Tüm toplumlarda bir ideal haline getirilmiş ve toplum tarafından kabul görmüş aynı zamanda da bütün toplum tarafından paylaşılan kimlik parçacıkları vardır. Bu kimlik parçacıkları (güçlü-kuvvetli, vatansever, koruyan, egemen, v.b) genel olarak sorgulanmayan ve tüm erkekler tarafından az veya çok paylaşın unsurlardır. Bu kimlik parçacıklarının herkes tarafından paylaşılmasının sebebi, toplum içerisinde erkekler için en çok saygınlık gören ve zaman zaman kutsal görülen kimlik parçacıkları olmasıdır. Bu saygınlığın sebebi ise bahsedilen kimlik parçacıklarının ataerkil hiyerarşi ilişkilerini çok kolay yeniden üretmesidir. Üstelik bu parçacıklarının birçoğu, sistem tarafından empoze edilip kazandırılıp daha önce edinilmiş olan kimlik parçacıkları ise sistemli bir hale getirilir. Kuvvetli, sert, mücadeleci, yurtsever, duygularına hakim olmak gibi belli başlı kimlik parçacıkları her erkek tarafından yerine getirebilecek özellikler olmayabilir. Askerlik, ideolojik örgütlenme, aile gibi unsurlar, erkekleri bu parçacıkları özümsemeye ve bunlara uygun şekilde davranmaya zorlamaktadır. Hiyerarşik şeklide oluşturulan ilişkiler mücadele etmeyi, soğukkanlı ve sert olmayı gerektirmektedir. Örneğin özellikle askerlik kurumu, erkekleri bu hiyerarşik ilişkilere hazır hale getirir. Hiyerarşi ile iktidar kurma sıkı ilişki içerisindedir (Demren, 2001: 4).

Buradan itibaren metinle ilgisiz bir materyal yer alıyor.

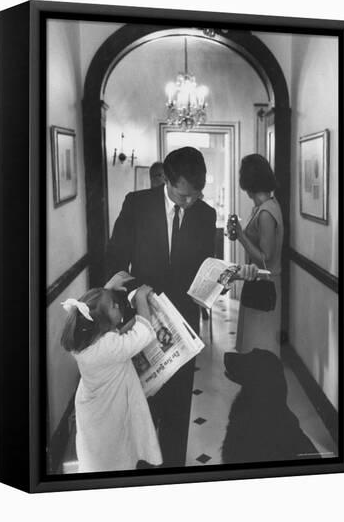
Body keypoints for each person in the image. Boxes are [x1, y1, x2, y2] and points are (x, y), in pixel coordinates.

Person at [106, 146, 216, 467]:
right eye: (184, 196)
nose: (190, 202)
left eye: (196, 195)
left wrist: (219, 278)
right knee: (142, 406)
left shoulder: (205, 214)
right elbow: (113, 261)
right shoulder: (137, 204)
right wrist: (136, 294)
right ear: (166, 180)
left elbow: (203, 268)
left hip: (183, 327)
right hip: (141, 321)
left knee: (178, 409)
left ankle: (173, 475)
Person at [60, 284, 162, 473]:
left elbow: (109, 328)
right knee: (117, 452)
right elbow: (144, 333)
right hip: (110, 410)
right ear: (101, 322)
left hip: (93, 409)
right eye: (114, 305)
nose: (118, 306)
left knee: (97, 454)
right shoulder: (109, 346)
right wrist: (140, 299)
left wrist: (106, 291)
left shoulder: (84, 342)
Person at [227, 153, 284, 357]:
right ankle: (252, 386)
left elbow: (265, 257)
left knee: (259, 346)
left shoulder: (267, 212)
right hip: (257, 280)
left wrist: (241, 235)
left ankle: (257, 387)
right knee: (252, 345)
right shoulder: (262, 207)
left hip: (265, 284)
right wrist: (238, 233)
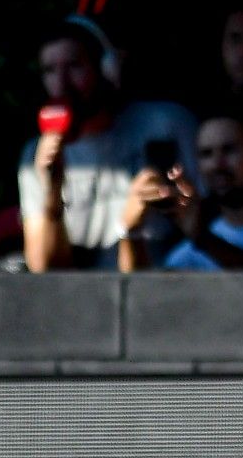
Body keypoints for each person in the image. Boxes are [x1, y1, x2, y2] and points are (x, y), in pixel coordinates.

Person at [18, 18, 197, 271]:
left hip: (166, 277)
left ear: (106, 68)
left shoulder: (167, 123)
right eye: (49, 70)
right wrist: (52, 192)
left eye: (73, 66)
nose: (62, 82)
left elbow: (215, 221)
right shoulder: (36, 156)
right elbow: (43, 269)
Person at [117, 113, 243, 271]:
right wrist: (131, 233)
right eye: (206, 154)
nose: (218, 164)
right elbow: (144, 301)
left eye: (229, 150)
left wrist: (203, 239)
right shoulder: (190, 252)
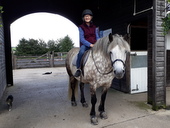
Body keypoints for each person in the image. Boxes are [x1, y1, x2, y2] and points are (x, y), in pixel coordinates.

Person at [74, 9, 100, 77]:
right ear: (83, 18)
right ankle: (78, 68)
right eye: (85, 16)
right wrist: (90, 44)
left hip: (94, 44)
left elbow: (97, 36)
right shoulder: (81, 27)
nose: (87, 17)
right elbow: (82, 39)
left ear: (91, 17)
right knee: (81, 53)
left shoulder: (95, 27)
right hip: (85, 45)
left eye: (88, 16)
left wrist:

Erkeklik iktidar kurma pratiğidir. Bu bağlamda kamusal alan da erkek egemenliğine sunulmuş bir iktidar pratiği alanıdır. Kamusal alan erkeğe atfedildiği için ve onlara göre biçimlendirildiği için devlet iktidarı da erkek hâkimiyeti altındadır. Bir bakıma iktidarın devam etmesi erkek egemenliğine dayanır. Bir diğer iktidar pratiği de kadın ve erkek arasındaki eşitsizlik durumu ve hegemonik ya da heteroseksüel olmayan (öteki) erkekle karşısında yer alan erkekliğin eşitsizlik durumudur. Ataerkil iktidarın sürekliliği için bu eşitsiz durumun devam ettirilmesi gerekir.